# Wooden Venitian Blinds



## dubaisky (Aug 9, 2010)

Hi, can anyone recommend where to buy 'made to measure' wooden/wood effect venetian blinds? Dont have to be showroom spec but basically good quality at a good price.
Many Thanks


----------



## dizzyizzy (Mar 30, 2008)

believe it or not some friends of mine got their wooden look alike blinds at dragonmart and they looked fantastic and quite cheap too! only downside is that you have to drive all the way over there but i think is worth it.


----------



## Sunset (Jan 24, 2011)

You can get them at Ikea.


----------



## dubaisky (Aug 9, 2010)

Thanks for the replies ~ Can u possible ask your friends which shop in dragonmart they used ? Would rather use a tried and tested one as opposed to pot luck ....

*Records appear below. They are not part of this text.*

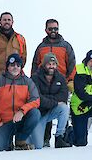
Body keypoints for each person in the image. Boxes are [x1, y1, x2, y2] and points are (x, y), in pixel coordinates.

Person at [31, 18, 76, 146]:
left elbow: (72, 63)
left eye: (55, 28)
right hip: (43, 81)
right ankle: (44, 138)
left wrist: (70, 80)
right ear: (46, 30)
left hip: (60, 81)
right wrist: (32, 81)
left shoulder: (65, 45)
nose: (53, 31)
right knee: (45, 108)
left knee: (63, 108)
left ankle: (61, 137)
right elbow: (35, 64)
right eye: (50, 29)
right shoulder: (41, 47)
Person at [0, 53, 40, 151]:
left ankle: (20, 140)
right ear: (7, 67)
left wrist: (22, 111)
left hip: (20, 120)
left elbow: (36, 100)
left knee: (35, 113)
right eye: (12, 65)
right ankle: (5, 139)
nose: (15, 68)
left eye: (18, 65)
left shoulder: (27, 82)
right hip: (3, 122)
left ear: (21, 67)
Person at [29, 53, 71, 149]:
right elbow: (37, 98)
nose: (51, 66)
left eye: (53, 64)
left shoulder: (61, 78)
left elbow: (63, 97)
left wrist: (47, 99)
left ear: (56, 65)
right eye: (49, 64)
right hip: (39, 114)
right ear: (44, 65)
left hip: (51, 111)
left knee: (64, 108)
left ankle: (59, 137)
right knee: (37, 145)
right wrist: (54, 102)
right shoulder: (35, 77)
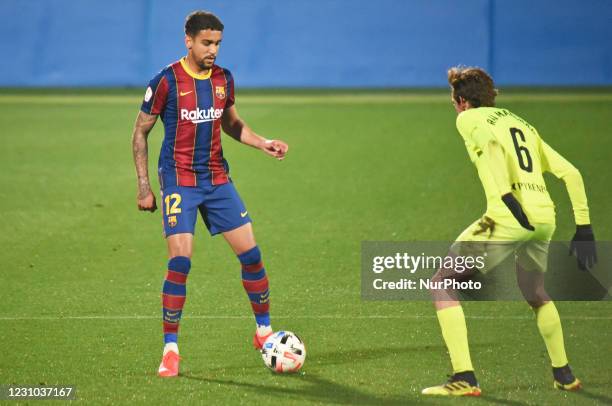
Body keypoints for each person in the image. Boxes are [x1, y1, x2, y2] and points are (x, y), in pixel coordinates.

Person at [421, 66, 597, 396]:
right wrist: (584, 227)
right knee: (534, 291)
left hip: (508, 215)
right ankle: (564, 373)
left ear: (462, 102)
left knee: (441, 283)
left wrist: (505, 196)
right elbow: (571, 173)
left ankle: (465, 377)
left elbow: (489, 147)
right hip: (545, 216)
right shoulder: (520, 123)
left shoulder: (468, 119)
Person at [131, 10, 288, 378]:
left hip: (217, 178)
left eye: (217, 43)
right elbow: (140, 132)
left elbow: (232, 124)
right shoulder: (166, 81)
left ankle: (263, 331)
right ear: (188, 41)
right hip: (179, 180)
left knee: (252, 255)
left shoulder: (223, 79)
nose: (213, 50)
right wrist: (144, 187)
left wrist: (262, 143)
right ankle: (171, 350)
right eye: (206, 43)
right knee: (181, 262)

Ikea - do they make individual made to measure blinds as the sizes are specific ?
Thank you both.


----------



## dizzyizzy (Mar 30, 2008)

I actually asked my friend back then because I also wanted some (ended up getting curtains) but she said she didn't remember exactly the name of the shop because there is so many of them  however she did mention most shops have the same products and similar quality.


----------



## dizzyizzy (Mar 30, 2008)

they also paid a few extra dhs to have someone come over and take exact measurements before cutting.


----------



## saima1215 (May 31, 2010)

I got mine from Ikea and they're really nice. They don't do custom sizes however you can always combine 2 side by side - I didn't think it would look nice at first but it looks great. Otherwise, there's a shop in Dragon Mart that does custom orders but the quality wasn't all that.


----------